:: AUFGABEN ::
(a) Übersetze den Satz "Nur beim Klettersteiggehen und Mountainbiken stiegen die Zahlen." aus dem Lesetext ins Englische.
(b) Fasse den Lesetext in zwei Sätzen zusammen.

:: LESETEXT ::
<<<<

Bayern

Historisch wenige tödliche Bergunfälle im Corona-Jahr


Ein Hubschrauber fliegt über einem Rettungswagen zu einem Unfallort.

Ein Hubschrauber fliegt über einem Rettungswagen zu einem Unfallort.

Von dpa

Beim Bergsport sind im vergangenen Jahr weniger Mitglieder des Deutschen Alpenvereins (DAV) ums Leben gekommen als je zuvor in den vergangenen 70 Jahren.

Das Jahr und damit auch die Unfallzahlen seien "ganz klar von Corona geprägt gewesen", sagte Lukas Fritz von der DAV-Sicherheitsforschung am Mittwoch bei der Vorstellung der Bergunfallstatistik in München. "Es ist wahrscheinlich, dass viele Menschen die Appelle der Alpenvereine zur Zurückhaltung ernst genommen haben." Die Sorge, dass der pandemie-bedingte Ansturm auf die Berge die Unfälle nach oben schnellen lassen könnte, habe sich nicht bestätigt, sagte DAV-Sprecher Thomas Bucher.

28 DAV-Mitglieder kamen 2020 in den Bergen ums Leben - halb so viele wie im Jahr zuvor (56), in dem es aber vergleichsweise viele Todesfälle gab. Zugleich sei es die geringste Zahl seit der ersten Statistik 1952. Damals gab es 43 Tote bei rund 110.000 Mitgliedern. Inzwischen ist der Verband auf knapp 1,4 Millionen Mitglieder angewachsen.

Insgesamt setze sich der langfristige Trend sinkender Not- und Unfälle in fast allen Bergsportdisziplinen fort, wie es weiter hieß. Nur beim Klettersteiggehen und Mountainbiken stiegen die Zahlen. Der DAV wertet für die Statistik nur Daten seiner Mitglieder aus - allerdings weltweit, auch Unfälle außerhalb deutscher Grenzen sind einbezogen.

>>>>

:: BEREITGESTELLTE DATEN ::
<<<<

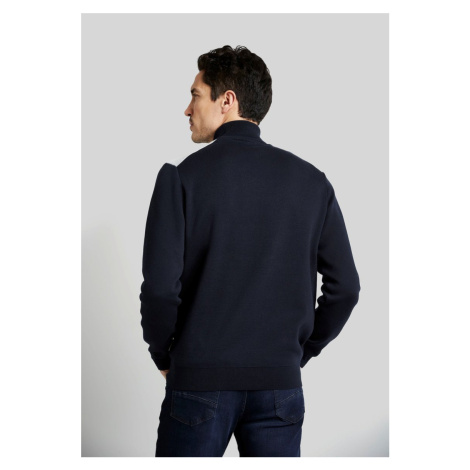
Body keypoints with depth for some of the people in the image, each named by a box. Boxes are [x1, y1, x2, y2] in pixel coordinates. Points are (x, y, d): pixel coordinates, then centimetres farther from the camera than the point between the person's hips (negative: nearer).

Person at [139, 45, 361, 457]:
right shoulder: (311, 181, 2)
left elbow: (161, 286, -13)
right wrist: (300, 352, 13)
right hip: (279, 385, 3)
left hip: (199, 381, -2)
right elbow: (345, 286, 1)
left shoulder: (182, 176, -8)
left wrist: (163, 356, 4)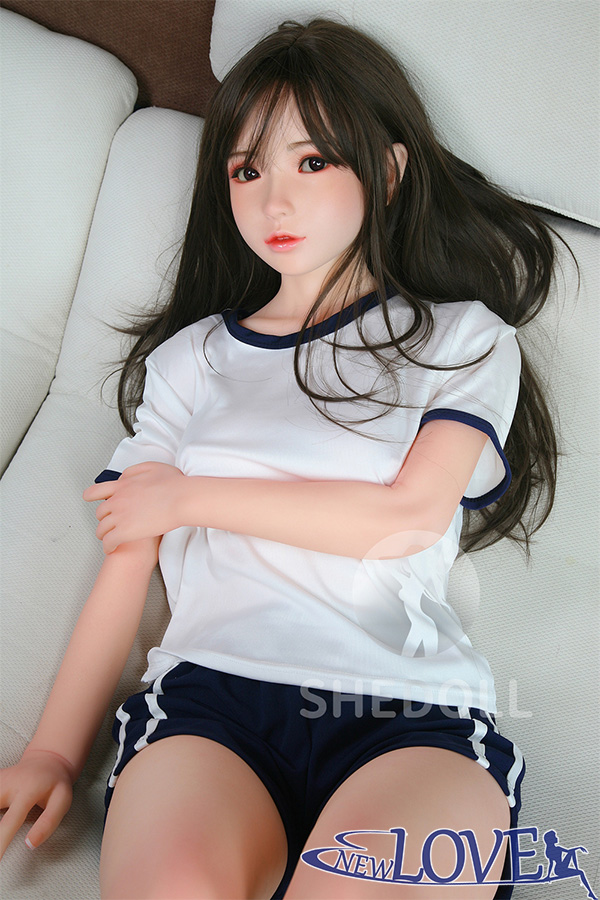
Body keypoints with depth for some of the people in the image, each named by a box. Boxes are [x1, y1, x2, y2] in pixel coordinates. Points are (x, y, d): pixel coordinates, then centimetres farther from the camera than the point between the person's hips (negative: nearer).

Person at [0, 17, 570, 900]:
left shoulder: (464, 338, 16)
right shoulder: (194, 356, 22)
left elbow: (407, 516, -1)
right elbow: (125, 563, 15)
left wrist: (190, 495, 4)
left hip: (408, 707, -1)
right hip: (212, 686, 2)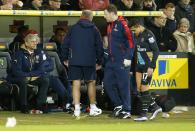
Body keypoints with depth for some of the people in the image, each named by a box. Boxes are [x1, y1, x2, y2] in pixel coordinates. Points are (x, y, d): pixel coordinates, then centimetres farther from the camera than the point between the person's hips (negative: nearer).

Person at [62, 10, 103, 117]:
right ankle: (93, 108, 14)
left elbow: (65, 44, 3)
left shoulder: (73, 28, 4)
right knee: (91, 82, 11)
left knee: (76, 83, 0)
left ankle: (77, 109, -4)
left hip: (74, 60, 0)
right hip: (89, 61, 0)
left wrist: (65, 59, 12)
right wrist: (99, 61, 12)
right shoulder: (94, 29, 4)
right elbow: (99, 46, 4)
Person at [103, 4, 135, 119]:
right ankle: (118, 105, 20)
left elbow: (131, 41, -14)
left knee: (123, 86, -3)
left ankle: (126, 111, 4)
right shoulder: (110, 26, 15)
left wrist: (128, 58, -17)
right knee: (108, 83, 7)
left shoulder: (122, 24, -11)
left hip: (122, 62, -8)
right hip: (111, 61, 8)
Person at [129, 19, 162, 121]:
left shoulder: (148, 35, -13)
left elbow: (156, 51, -15)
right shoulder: (137, 36, 11)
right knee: (139, 89, 5)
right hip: (139, 65, 8)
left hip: (147, 66, -8)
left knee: (144, 89, -6)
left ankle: (144, 114, -1)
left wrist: (151, 66, -18)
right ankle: (155, 107, 17)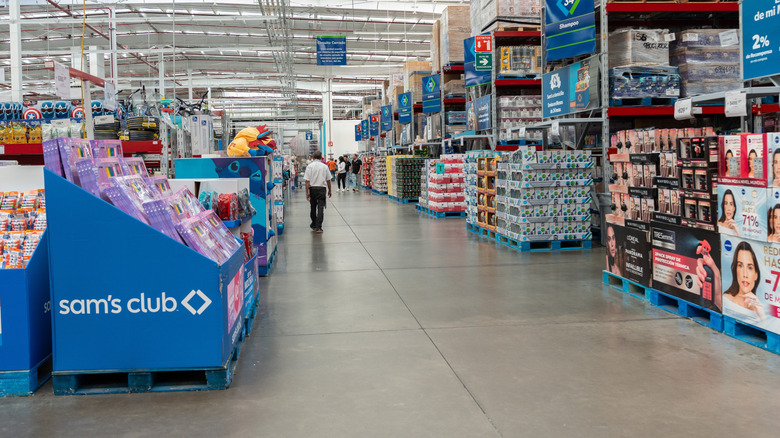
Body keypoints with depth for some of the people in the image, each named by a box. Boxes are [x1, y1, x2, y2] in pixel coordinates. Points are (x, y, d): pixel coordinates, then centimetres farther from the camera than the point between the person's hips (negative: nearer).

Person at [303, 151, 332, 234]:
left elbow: (307, 181, -8)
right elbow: (328, 180, 6)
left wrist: (307, 193, -5)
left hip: (312, 189, 1)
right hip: (322, 189, -1)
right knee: (321, 207, -3)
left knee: (313, 207, 16)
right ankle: (318, 227, -11)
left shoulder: (309, 166, -4)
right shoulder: (325, 166, 0)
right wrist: (329, 190, 18)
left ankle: (314, 225, 30)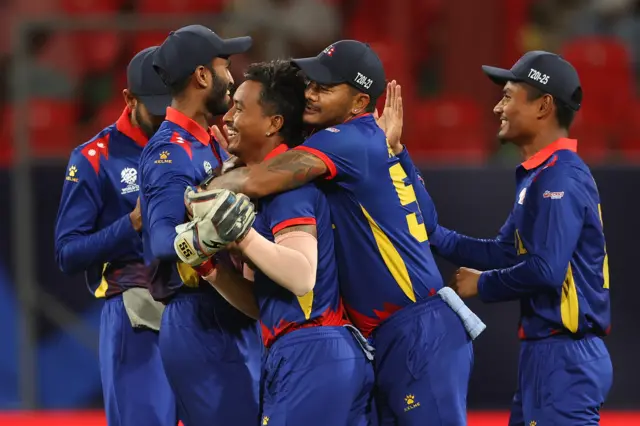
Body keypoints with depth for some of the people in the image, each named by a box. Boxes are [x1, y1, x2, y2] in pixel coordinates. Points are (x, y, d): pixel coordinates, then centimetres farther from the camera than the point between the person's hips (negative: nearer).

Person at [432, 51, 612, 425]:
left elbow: (545, 269, -24)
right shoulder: (539, 176, 16)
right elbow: (505, 253, 18)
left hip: (565, 357, -11)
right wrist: (430, 232, 12)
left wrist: (482, 285, -8)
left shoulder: (562, 178, -16)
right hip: (545, 352, 11)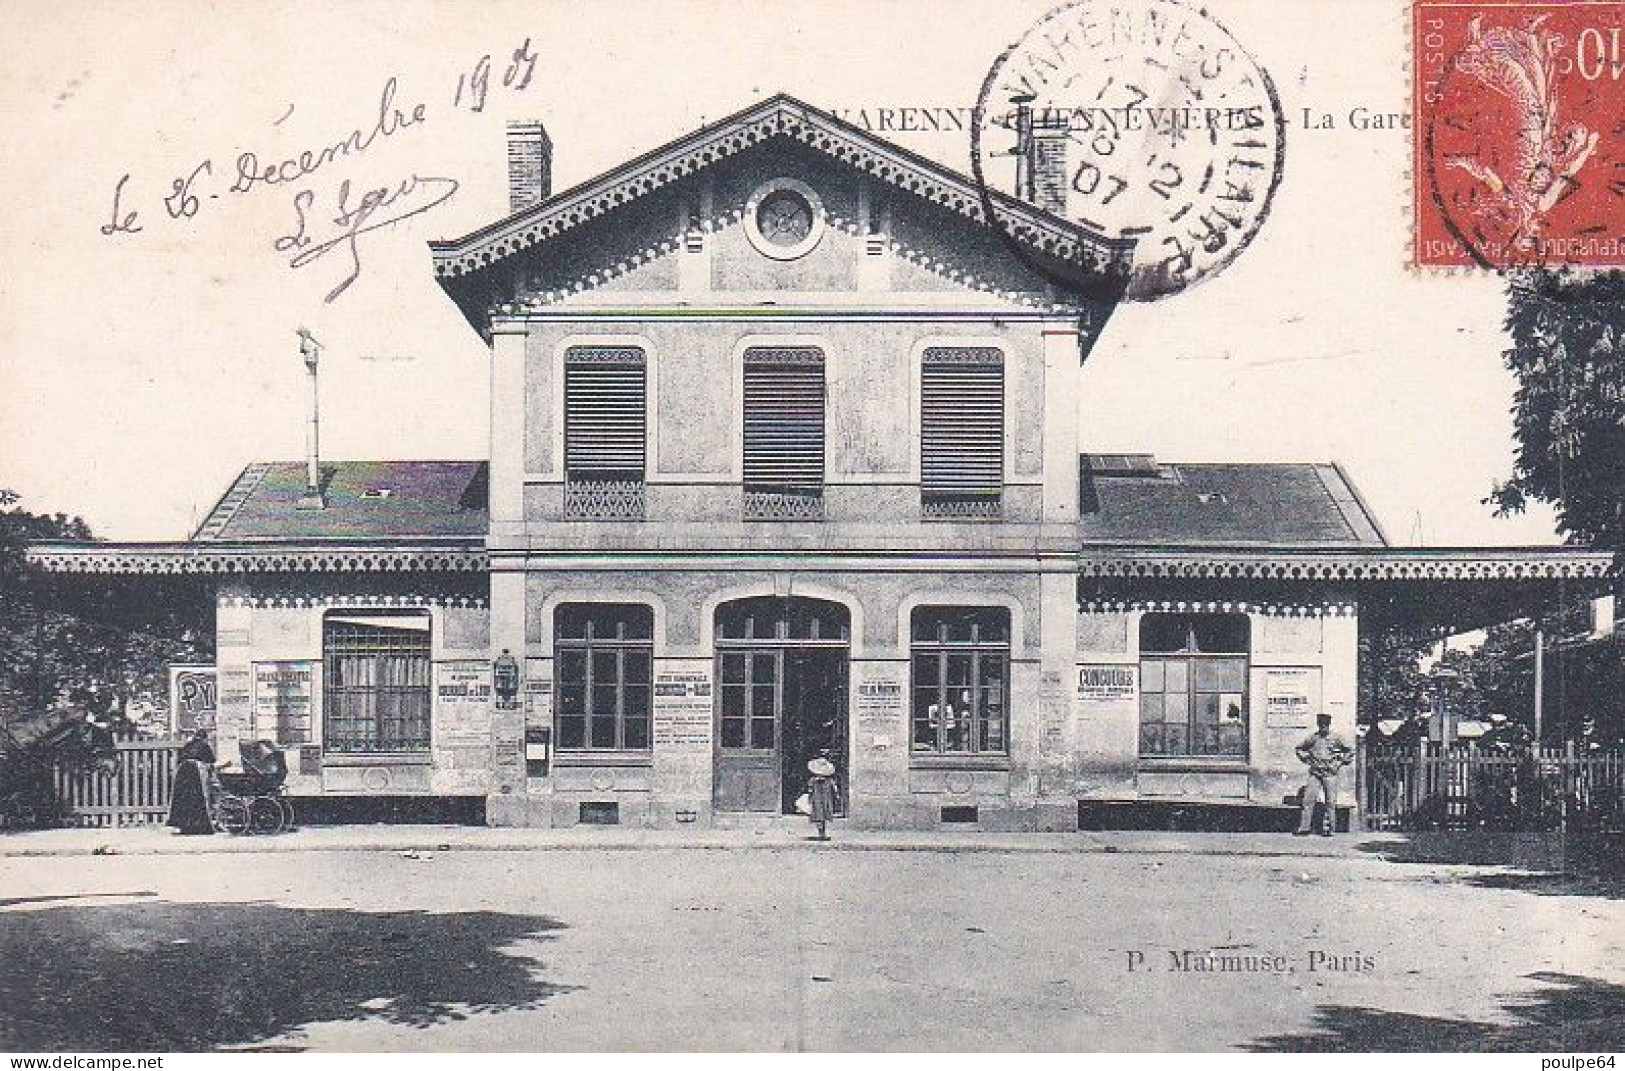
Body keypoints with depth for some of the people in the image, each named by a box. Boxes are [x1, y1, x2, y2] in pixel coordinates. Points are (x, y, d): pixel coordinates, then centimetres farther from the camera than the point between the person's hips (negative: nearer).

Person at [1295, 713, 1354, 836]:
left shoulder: (1336, 738, 2)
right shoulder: (1312, 738, 6)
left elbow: (1350, 752, 11)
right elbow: (1300, 749, 21)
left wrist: (1339, 763, 1)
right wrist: (1307, 760, 7)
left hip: (1330, 773, -1)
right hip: (1315, 772, 1)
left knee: (1331, 802, -1)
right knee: (1308, 799, -5)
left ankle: (1327, 829, 5)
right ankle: (1304, 828, -3)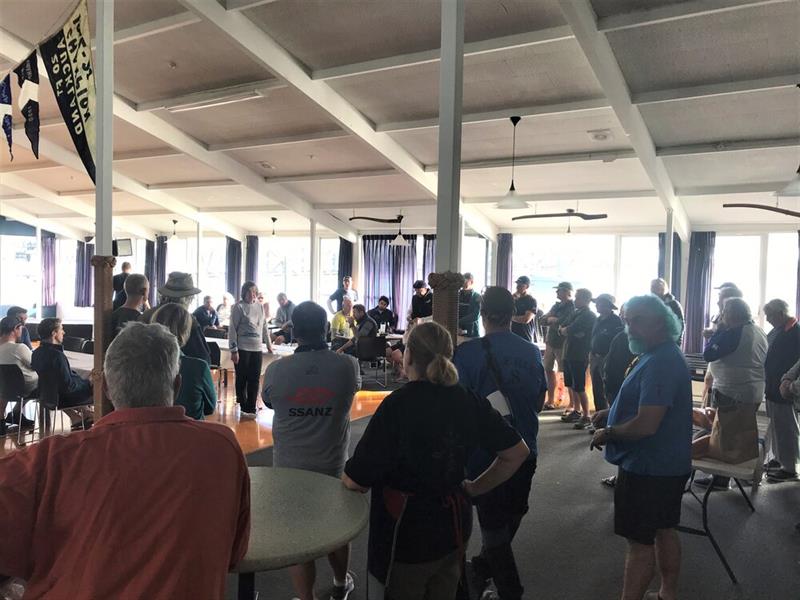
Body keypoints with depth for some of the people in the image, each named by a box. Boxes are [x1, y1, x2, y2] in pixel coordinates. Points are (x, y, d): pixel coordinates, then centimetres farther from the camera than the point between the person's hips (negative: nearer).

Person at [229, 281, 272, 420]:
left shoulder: (259, 306, 10)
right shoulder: (238, 307, -5)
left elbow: (264, 327, 19)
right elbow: (232, 329, -8)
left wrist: (269, 344, 21)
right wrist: (234, 350, -12)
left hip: (257, 349, 4)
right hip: (242, 349, -4)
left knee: (254, 380, 5)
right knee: (242, 379, 5)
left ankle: (250, 408, 14)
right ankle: (244, 407, 17)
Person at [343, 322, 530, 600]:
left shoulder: (397, 405, -24)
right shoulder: (468, 401, -7)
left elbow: (357, 482, -19)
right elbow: (518, 452, 0)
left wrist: (345, 476, 3)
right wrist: (473, 489, 5)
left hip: (406, 537, -5)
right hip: (455, 528, 5)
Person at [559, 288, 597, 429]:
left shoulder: (590, 316, -12)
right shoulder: (575, 313, 15)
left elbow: (571, 330, -19)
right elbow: (561, 330, 11)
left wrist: (564, 330, 1)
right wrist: (565, 330, -9)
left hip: (580, 356, -8)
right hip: (569, 354, 8)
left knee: (579, 388, -6)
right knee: (572, 385, 16)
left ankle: (586, 417, 1)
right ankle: (576, 412, 28)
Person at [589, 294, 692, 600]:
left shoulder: (660, 363, -26)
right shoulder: (662, 356, 8)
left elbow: (646, 425, -31)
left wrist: (607, 433, -16)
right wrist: (613, 413, 9)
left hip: (648, 468, -10)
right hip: (667, 464, 10)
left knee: (640, 541, 1)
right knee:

>>>>

:: LÖSUNGEN ::
(a) Only in via ferrata climbing and mountain biking did the numbers rise.

(b) Im Jahr 2020 kamen 28 Mitglieder des Deutschen Alpenvereins in den Bergen ums Leben, halb so viele wie im Vorjahr und so wenige wie noch nie seit der ersten Statistik 1952. Nach Angaben des DAV war das Jahr klar von Corona geprägt, und der langfristige Trend sinkender Not- und Unfälle setzt sich in fast allen Bergsportdisziplinen fort, nur beim Klettersteiggehen und Mountainbiken stiegen die Zahlen.